Customizing Plots in Plotly Express

Plotly Express automatically makes plots interactive, but you can also customize your plots to make them more informative and visually appealing.

Adding Titles and Labels

You can modify the title and axis labels of your plot:

PYTHON

fig.update_layout(
title="Updated Plot Title",
xaxis_title="Custom X Axis Label",
yaxis_title="Custom Y Axis Label"
)
fig.write_html("plot.html")

Changing Colors

You can change the color of data points or bars based on a categorical variable:

PYTHON

# Adding a color dimension

data['Color'] = np.random.choice(['Red', 'Blue', 'Green'], size=100)

fig = px.scatter(data, x="X", y="Y", color="Color", title="Colored Scatter Plot")
fig.write_html("plot.html")

In this example, the color argument differentiates data points by color based on the Color column.

Plotly Express vs. Plotly Graph Objects

While plotly.express is great for creating quick, simple plots, there are cases when you might need more control over the plot’s components. This is where plotly.graph_objects comes in.

Plotly Graph Objects (go) is a lower-level interface that gives you finer control over the layout and elements of your plot. With go, you can manually define traces (such as lines, bars, and scatter plots), customize plot attributes, and handle more complex visualizations.

When to use plotly.graph_objects:

  • Multiple Traces: When you need to add different types of plots (like a line and scatter plot) in the same figure.
  • Advanced Customization: For precise control over each plot element (e.g., customizing legends, adding annotations).
  • Complex Layouts: When you need subplots or advanced arrangements of figures.
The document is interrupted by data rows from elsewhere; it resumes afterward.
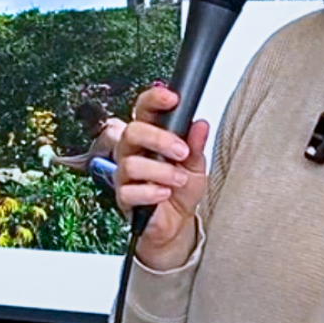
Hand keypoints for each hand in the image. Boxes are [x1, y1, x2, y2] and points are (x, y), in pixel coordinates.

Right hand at [114, 85, 209, 270]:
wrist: (176, 223)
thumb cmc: (181, 189)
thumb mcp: (196, 165)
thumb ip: (195, 145)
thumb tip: (200, 124)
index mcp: (149, 136)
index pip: (144, 109)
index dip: (154, 99)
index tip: (172, 98)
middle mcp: (132, 151)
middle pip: (133, 131)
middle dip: (160, 139)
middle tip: (182, 152)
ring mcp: (124, 173)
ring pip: (132, 163)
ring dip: (162, 171)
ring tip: (179, 180)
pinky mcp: (123, 196)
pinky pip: (130, 190)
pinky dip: (151, 192)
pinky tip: (164, 194)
For example, if you wanted to combine a line and scatter plot on the same figure, you would use plotly.graph_objects:

PYTHON

import plotly.graph_objects as go

# Create a figure with both a scatter and line trace

fig = go.Figure()

# Scatter plot trace

fig.add_trace(go.Scatter(x=data["X"], y=data["Y"], mode='markers', name="Scatter"))

# Line plot trace

fig.add_trace(go.Scatter(x=data["X"], y=data["Y"], mode='lines', name="Line"))

# Save the plot

fig.write_html("plot.html")

While plotly.express handles this type of task easily with fewer lines of code, go offers more flexibility for complex customizations.

Interactive Features of Plotly Express

Plotly plots are interactive by default. These features include:

  • Zooming and Panning: Users can zoom into a region of the plot by dragging the mouse, and pan across it.
  • Hovering: When you hover over data points, Plotly shows additional information (e.g., exact values).
  • Saving and Exporting: You can save your plot as an image or an interactive HTML file.